По-моему, вполне достаточно для объективного суждения.
Изучив все это, комиссия в составе заслуженого деятеля науки профессора Детенгофа Ф. Ф., главного психиатра Среднеазиатского военного округа полковника м/с* Кагана Е. Б. и двух врачей - судебных экспертов Смирновой и Славгородской - 18 августа обследовала меня. Длилось это обследование около трех часов. Со мной долго беседовали. Затем осматривали. В беседе очень активно участвовали все четверо. При осмотре каждый из них считал своим долгом лично проверить мои реакции. При этом что-то долго обсуждают, пользуясь латынью, и даже спорят. Был случай, когда проф. Детенгоф что-то проконстатировал, осматривая меня. Сейчас же подошел Каган и, проделав то же, что делал и профессор, сказал: "Что вы, профессор! Ничего похожего". Подошли оба врача-женщины. Тоже проверили. Затем еще раз проверил Детенгоф, и все сходились, как мне показалось, на мнении Кагана.
* медицинской службы.
– Ред.
Шел я на комиссию с предубеждением, будучи уверен, что моя невменяемость предрешена. Но атмосфера всего обследования была столь деловой, дружелюбной, что я как-то незаметно успокоился и поверил в возможность объективного заключения.
22 августа меня привезли совершенно неожиданно, без предварительного ознакомления с постановлением следователя о назначении повторной экспертизы, в Институт им. Сербского. Бросаются в глаза две явные несуразности.
++++++++
**Задание A**
Сократите абзац текста, который начинается словами «Изучив все это», и изложите его основные факты списком.
**Задание B**
Перепишите из текста отрывок, начиная со слов «Шел я на комиссию» и заканчивая словами «возможность объективного заключения.».
Для работы используйте только текст.
++++++++
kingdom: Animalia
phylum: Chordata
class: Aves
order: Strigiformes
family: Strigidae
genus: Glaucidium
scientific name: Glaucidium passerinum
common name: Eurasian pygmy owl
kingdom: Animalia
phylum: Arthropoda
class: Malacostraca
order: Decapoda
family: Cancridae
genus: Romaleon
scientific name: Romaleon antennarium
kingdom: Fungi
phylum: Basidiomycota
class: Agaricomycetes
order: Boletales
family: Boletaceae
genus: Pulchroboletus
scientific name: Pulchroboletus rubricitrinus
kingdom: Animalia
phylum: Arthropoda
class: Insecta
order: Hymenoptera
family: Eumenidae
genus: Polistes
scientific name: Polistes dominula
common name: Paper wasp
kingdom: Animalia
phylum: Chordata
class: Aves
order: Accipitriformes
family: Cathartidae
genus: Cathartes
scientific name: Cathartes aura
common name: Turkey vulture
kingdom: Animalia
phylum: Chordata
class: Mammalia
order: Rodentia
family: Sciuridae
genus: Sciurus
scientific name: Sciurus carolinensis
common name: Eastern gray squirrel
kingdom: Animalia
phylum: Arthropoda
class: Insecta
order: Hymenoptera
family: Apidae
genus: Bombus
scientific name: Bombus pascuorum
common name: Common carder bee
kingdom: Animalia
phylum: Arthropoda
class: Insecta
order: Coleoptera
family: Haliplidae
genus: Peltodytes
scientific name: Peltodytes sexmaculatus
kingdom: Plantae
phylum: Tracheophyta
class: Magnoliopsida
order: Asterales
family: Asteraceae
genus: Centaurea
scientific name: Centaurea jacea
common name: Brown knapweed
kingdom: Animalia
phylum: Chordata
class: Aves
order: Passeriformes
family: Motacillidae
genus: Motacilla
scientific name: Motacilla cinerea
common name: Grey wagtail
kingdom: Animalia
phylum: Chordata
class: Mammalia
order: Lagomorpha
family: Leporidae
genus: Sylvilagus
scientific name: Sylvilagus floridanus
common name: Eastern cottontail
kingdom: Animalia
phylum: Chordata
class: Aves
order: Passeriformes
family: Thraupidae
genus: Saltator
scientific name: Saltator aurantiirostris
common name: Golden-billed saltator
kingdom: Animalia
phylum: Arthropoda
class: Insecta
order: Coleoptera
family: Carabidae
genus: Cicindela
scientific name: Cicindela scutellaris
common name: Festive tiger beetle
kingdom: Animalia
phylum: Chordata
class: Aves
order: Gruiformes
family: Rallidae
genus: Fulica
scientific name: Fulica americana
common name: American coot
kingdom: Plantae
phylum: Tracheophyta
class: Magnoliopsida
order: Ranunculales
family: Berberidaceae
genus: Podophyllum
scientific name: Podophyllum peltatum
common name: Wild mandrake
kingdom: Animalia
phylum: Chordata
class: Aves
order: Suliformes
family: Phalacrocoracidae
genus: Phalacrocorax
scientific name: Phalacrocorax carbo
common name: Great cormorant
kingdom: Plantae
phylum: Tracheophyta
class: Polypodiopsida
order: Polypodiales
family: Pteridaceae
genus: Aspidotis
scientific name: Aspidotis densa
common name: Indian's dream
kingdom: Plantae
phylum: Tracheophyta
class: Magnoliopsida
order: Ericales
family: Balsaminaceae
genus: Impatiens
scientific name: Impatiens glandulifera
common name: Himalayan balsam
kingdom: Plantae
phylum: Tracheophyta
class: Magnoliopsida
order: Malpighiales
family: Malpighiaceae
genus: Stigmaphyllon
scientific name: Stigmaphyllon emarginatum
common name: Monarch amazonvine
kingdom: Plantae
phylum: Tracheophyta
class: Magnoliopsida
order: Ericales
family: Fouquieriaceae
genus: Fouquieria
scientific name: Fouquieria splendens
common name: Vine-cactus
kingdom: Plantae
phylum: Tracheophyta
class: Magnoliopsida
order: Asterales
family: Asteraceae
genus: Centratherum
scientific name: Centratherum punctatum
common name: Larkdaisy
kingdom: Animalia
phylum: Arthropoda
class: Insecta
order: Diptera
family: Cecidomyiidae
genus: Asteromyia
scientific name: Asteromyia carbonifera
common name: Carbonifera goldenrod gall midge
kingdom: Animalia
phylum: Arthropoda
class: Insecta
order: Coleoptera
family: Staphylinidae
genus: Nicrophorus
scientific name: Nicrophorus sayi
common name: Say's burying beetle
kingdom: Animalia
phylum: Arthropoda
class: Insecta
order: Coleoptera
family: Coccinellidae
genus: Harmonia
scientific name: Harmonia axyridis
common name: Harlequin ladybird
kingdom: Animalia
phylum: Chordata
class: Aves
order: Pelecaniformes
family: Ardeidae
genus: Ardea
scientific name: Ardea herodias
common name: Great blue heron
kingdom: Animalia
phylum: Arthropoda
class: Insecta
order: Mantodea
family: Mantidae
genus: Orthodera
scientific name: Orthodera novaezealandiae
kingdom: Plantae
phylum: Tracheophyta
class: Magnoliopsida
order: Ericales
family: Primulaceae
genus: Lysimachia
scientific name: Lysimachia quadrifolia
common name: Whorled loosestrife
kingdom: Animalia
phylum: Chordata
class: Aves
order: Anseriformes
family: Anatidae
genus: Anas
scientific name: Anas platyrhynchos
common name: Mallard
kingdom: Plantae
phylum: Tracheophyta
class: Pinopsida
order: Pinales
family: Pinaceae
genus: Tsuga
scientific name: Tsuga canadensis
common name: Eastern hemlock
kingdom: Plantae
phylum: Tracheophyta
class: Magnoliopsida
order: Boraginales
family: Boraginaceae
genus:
++++++++
**Место для ответа A**
- 18 августа автора обследовала комиссия. В нее входили профессор Детенгоф Ф. Ф., главный психиатр Среднеазиатского военного округа полковник медицинской службы Каган Е. Б. и два врача — судебные эксперты Смирнова и Славгородская.
- Обследование шло около трех часов: сначала долгая беседа, затем осмотр.
- Все четверо активно участвовали в беседе, и каждый лично проверял реакции. Врачи подолгу обсуждали что-то на латыни и даже спорили.
- Детенгоф однажды что-то отметил при осмотре, но Каган, повторив проверку, возразил: «Ничего похожего». После повторных проверок все, как показалось автору, сошлись на мнении Кагана.

**Место для ответа B**
Шел я на комиссию с предубеждением, будучи уверен, что моя невменяемость предрешена. Но атмосфера всего обследования была столь деловой, дружелюбной, что я как-то незаметно успокоился и поверил в возможность объективного заключения.